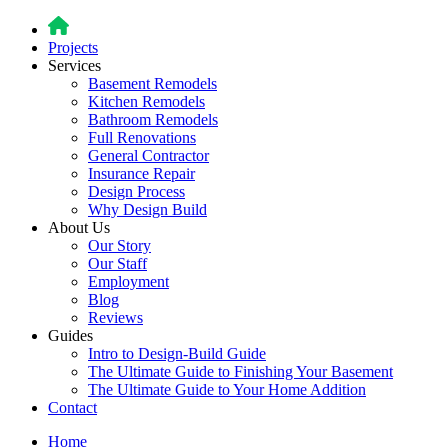
Projects
Services
Basement Remodels
Kitchen Remodels
Bathroom Remodels
Full Renovations
General Contractor
Insurance Repair
Design Process
Why Design Build
About Us
Our Story
Our Staff
Employment
Blog
Reviews
Guides
Intro to Design-Build Guide
The Ultimate Guide to Finishing Your Basement
The Ultimate Guide to Your Home Addition
Contact
Home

__What to do__
Print the listing again exactly, please. Keep the pictures out of it.

__Written response__
Projects
Services
Basement Remodels
Kitchen Remodels
Bathroom Remodels
Full Renovations
General Contractor
Insurance Repair
Design Process
Why Design Build
About Us
Our Story
Our Staff
Employment
Blog
Reviews
Guides
Intro to Design-Build Guide
The Ultimate Guide to Finishing Your Basement
The Ultimate Guide to Your Home Addition
Contact
Home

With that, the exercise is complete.